Tom Clancy's op-centre_ mirror image - Tom Clancy [16]
Even so, he knew he wasn't being entirely fair to Hood. He had his den-mother side, as Ann had said. But the Director was a good man. He was well intentioned and, more important, he was a highly capable manager. And it was efficient to delegate authority internally to a group of relatively autonomous experts like Martha Mackall and Lowell Coffey II, Matt Stoll and Ann Farris. But more and more, Rodgers felt that OP-Center needed to be run by one man's will, like Hoover's FBI. It had to be run by someone who didn't consult with the CIA or the National Security Council before acting, but let other organizations know what he was doing after the fact. After defusing a war in Korea and the potential bombing of Japan, he had come to believe that Op-Center needed to be more aggressive on the world stage, rather than reactive.
Which is one reason it can't continue being anonymous, Rodgers thought. But there was time enough to do something about that something passive, like leaking information to the press, or something dramatic, like sending Striker on the kinds of missions that had made Israeli commandos so feared and respected. Missions that didn't have to be attributed to others' operatives, the way their recent attack on the missile site in North Korea was attributed to the South Koreans.

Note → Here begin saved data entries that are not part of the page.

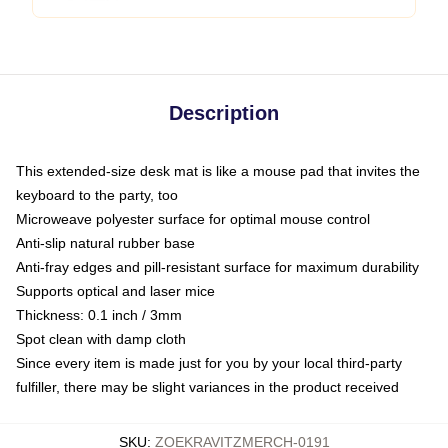
Description
This extended-size desk mat is like a mouse pad that invites the
keyboard to the party, too
Microweave polyester surface for optimal mouse control
Anti-slip natural rubber base
Anti-fray edges and pill-resistant surface for maximum durability
Supports optical and laser mice
Thickness: 0.1 inch / 3mm
Spot clean with damp cloth
Since every item is made just for you by your local third-party
fulfiller, there may be slight variances in the product received
SKU
:
ZOEKRAVITZMERCH-0191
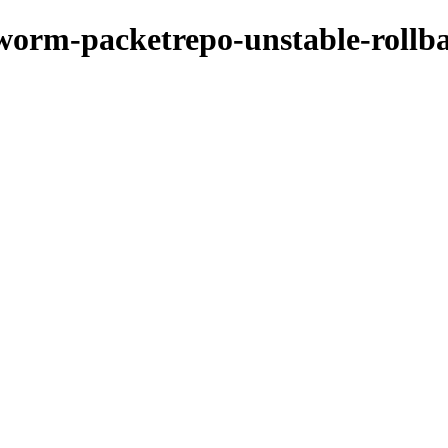
kworm-packetrepo-unstable-rollb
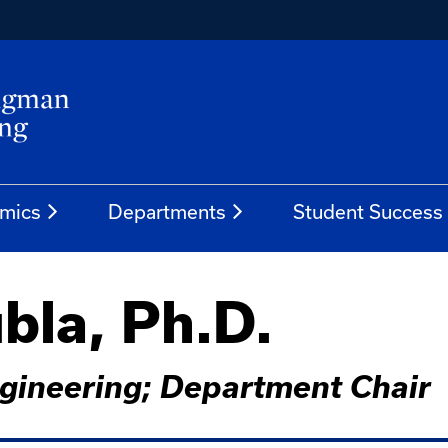
mics
Departments
Student Success
bla, Ph.D.
gineering; Department Chair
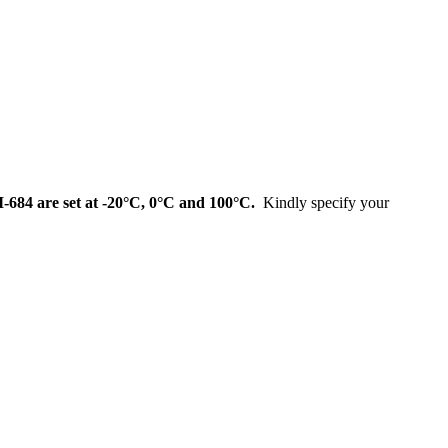
I-684 are set at
-20°C, 0°C and 100°C
.
Kindly specify your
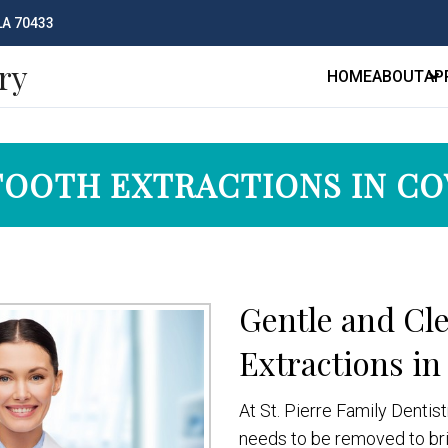
 LA 70433
ry
HOME
ABOUT
AP
TOOTH EXTRACTIONS IN C
Gentle and Cl
Extractions in
At St. Pierre Family Denti
needs to be removed to brin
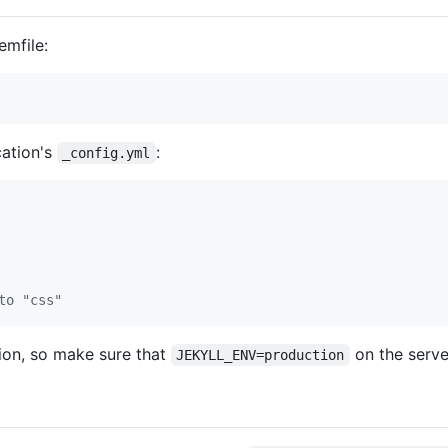
emfile:
cation's
:
_config.yml
to "css"
tion, so make sure that
on the serve
JEKYLL_ENV=production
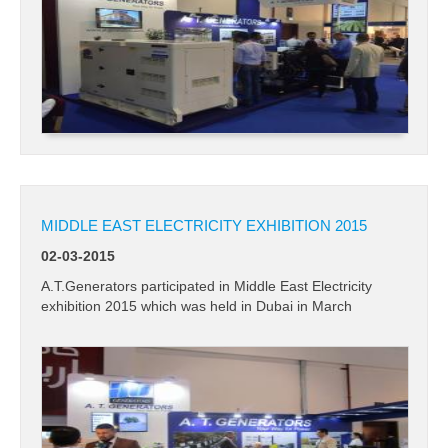
MIDDLE EAST ELECTRICITY EXHIBITION 2015
02-03-2015
A.T.Generators participated in Middle East Electricity
exhibition 2015 which was held in Dubai in March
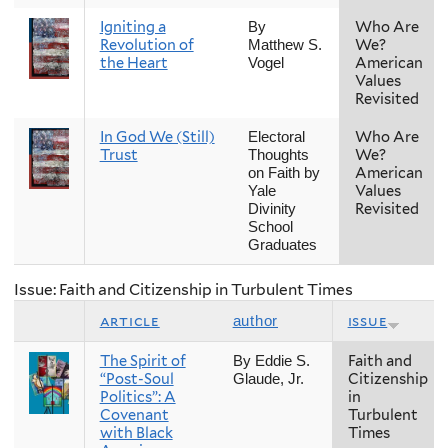
Igniting a
Who Are
By
Revolution of
We?
Matthew S.
the Heart
American
Vogel
Values
Revisited
In God We (Still)
Who Are
Electoral
Trust
We?
Thoughts
American
on Faith by
Values
Yale
Revisited
Divinity
School
Graduates
Issue: Faith and Citizenship in Turbulent Times
article
issue
author
The Spirit of
Faith and
By Eddie S.
“Post-Soul
Citizenship
Glaude, Jr.
Politics”: A
in
Covenant
Turbulent
with Black
Times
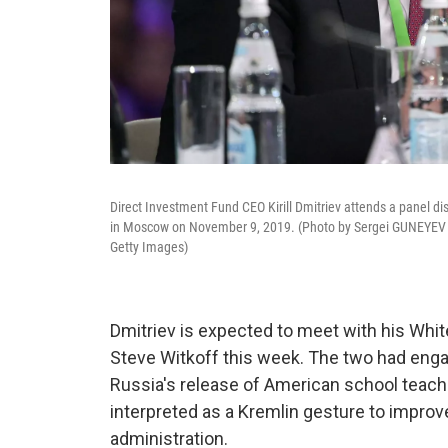
Direct Investment Fund CEO Kirill Dmitriev attends a panel disc
in Moscow on November 9, 2019. (Photo by Sergei GUNEYEV 
Getty Images)
Dmitriev is expected to meet with his Whi
Steve Witkoff this week. The two had enga
Russia's release of American school teache
interpreted as a Kremlin gesture to improv
administration.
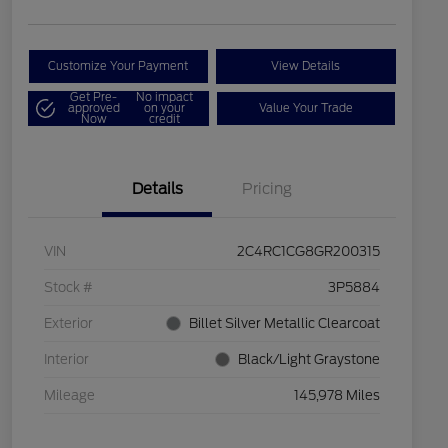
Customize Your Payment
View Details
Get Pre-
No impact
approved
on your
Value Your Trade
Now
credit
Details
Pricing
VIN
2C4RC1CG8GR200315
Stock #
3P5884
Exterior
Billet Silver Metallic Clearcoat
Interior
Black/Light Graystone
Mileage
145,978 Miles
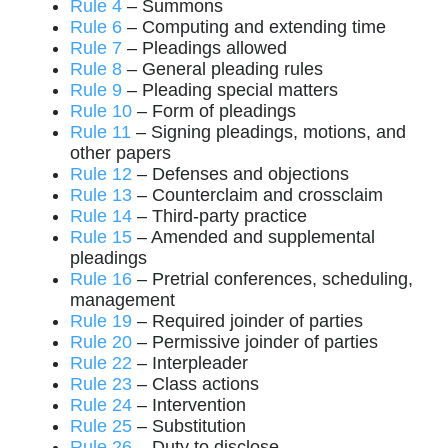
Rule 4
– Summons
Rule 6
– Computing and extending time
Rule 7
– Pleadings allowed
Rule 8
– General pleading rules
Rule 9
– Pleading special matters
Rule 10
– Form of pleadings
Rule 11
– Signing pleadings, motions, and
other papers
Rule 12
– Defenses and objections
Rule 13
– Counterclaim and crossclaim
Rule 14
– Third-party practice
Rule 15
– Amended and supplemental
pleadings
Rule 16
– Pretrial conferences, scheduling,
management
Rule 19
– Required joinder of parties
Rule 20
– Permissive joinder of parties
Rule 22
– Interpleader
Rule 23
– Class actions
Rule 24
– Intervention
Rule 25
– Substitution
Rule 26
– Duty to disclose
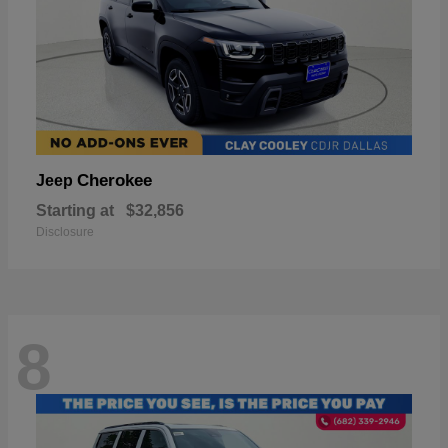
Cherokee
Jeep
Starting at
$32,856
Disclosure
8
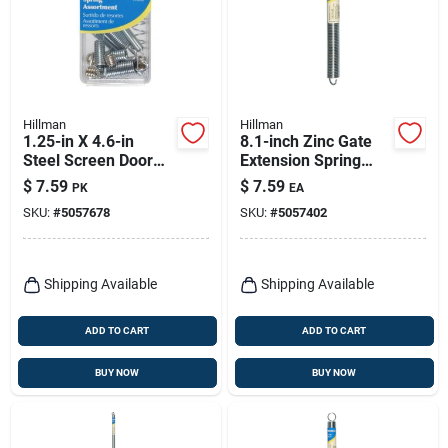
Hillman
Hillman
1.25-in X 4.6-in
8.1-inch Zinc Gate
Steel Screen Door
Extension Spring
And Storm Door
Model 543017
$
7.59
$
7.59
PK
EA
Spring - Model
SKU:
#
5057678
SKU:
#
5057402
543000
Shipping Available
Shipping Available
ADD TO CART
ADD TO CART
BUY NOW
BUY NOW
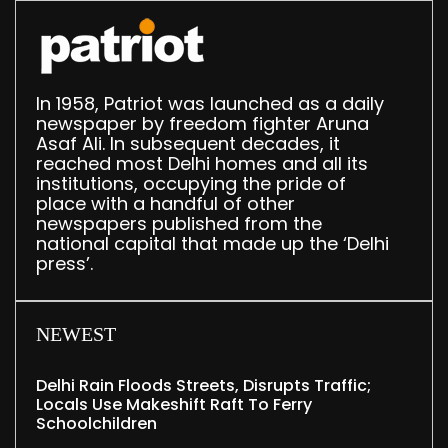
In 1958, Patriot was launched as a daily
newspaper by freedom fighter Aruna
Asaf Ali. In subsequent decades, it
reached most Delhi homes and all its
institutions, occupying the pride of
place with a handful of other
newspapers published from the
national capital that made up the ‘Delhi
press’.
NEWEST
Delhi Rain Floods Streets, Disrupts Traffic;
Locals Use Makeshift Raft To Ferry
Schoolchildren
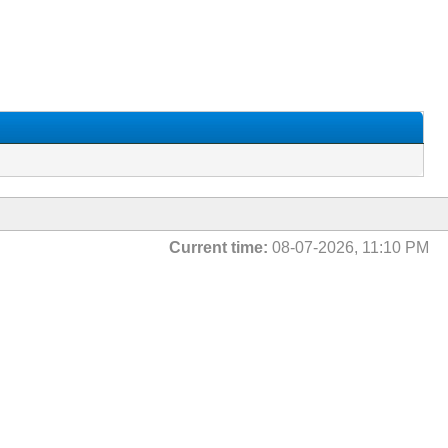
Current time:
08-07-2026, 11:10 PM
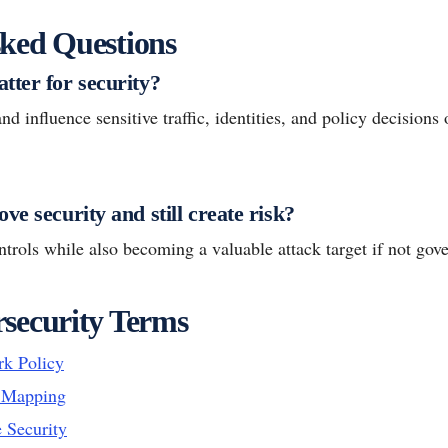
ked Questions
tter for security?
d influence sensitive traffic, identities, and policy decisions 
ve security and still create risk?
ontrols while also becoming a valuable attack target if not gov
security Terms
k Policy
y Mapping
 Security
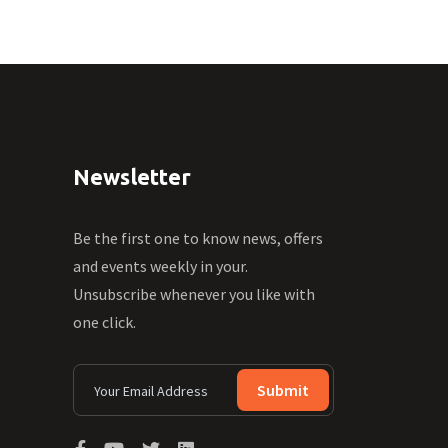
Newsletter
Be the first one to know news, offers
and events weekly in your.
Unsubscribe whenever you like with
one click.
Submit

Rodgers and Hood had had this discussion many times, and the Director invariably pointed to their charter, which forbade adventurism. They were supposed to act like police, he said, not fifth columnists. But to Rodgers, a charter was like sheet music. You could play the notes as written and follow the composer's instructions, yet there was still a great deal of latitude for interpretation. In Vietnam he'd read and reread Edward Gibbons's The History of the Decline and Fall of the Roman Empire, and something the author had written became Rodgers's credo that the first of earthly blessings is independence.
Fired up by Gibbons and by a dog-eared copy of George Patton's War As I Knew It that his father had given him, Rodgers served two tours of duty in Vietnam. He returned to the States and got his Ph.D. in world history from Temple University, after which he was stationed in Germany, then in Japan. He commanded a mechanized brigade in the Persian Gulf and spent time in Saudi Arabia before returning to the U.S. to try for a job at the Department of State. Instead, the President offered him the post of Deputy Director at Op-Center. He wasn't sorry he took the job. It was exhilarating to be involved in crises around the world. He still savored the aftertaste of his recent, successful incursion into North Korea. But he didn't like being anyone's sidekick, let alone Paul Hood's.
The computer beeped. Rodgers walked toward the desk. He punched Control/A to receive. Bob Herbert's round face filled the screen, transmitted by a fiber optic camera on top of the monitor. The thirty-eight-year-old National Intelligence Officer looked tired.
"Good morning, Mike."
"Hi, Bob," Rodgers said. "What are you doing here on a Sunday?"
"Been here since last night. Stephen Viens at NRO called me at home and I came in. Didn't you read my memo?"
"Not yet," Mike said. "What's up?"
"Why don't you check the E-mailbox and beep me back," Herbert said. "The memo has all the times and exact spellings, and the satellite recon--"
"Why don't you just brief me?" Mike said, dragging a hand across his face. E-mail. Beeps. Fiber optic conferencing. How the hell did spy work go from Nathan Hale unbowed to Matt Stoll's screensavers of Derek Flint dancing Swan Lake? Intelligence work should be physically exhausting, like lovemaking, not electronic voyeurism.
"Sure, Mike. I'll give you a rundown," Herbert replied, somewhat concerned. "Are you okay?"
"Yeah," Rodgers said. "Just a little out of sync with the late twentieth century."
"Whatever you say," Herbert responded.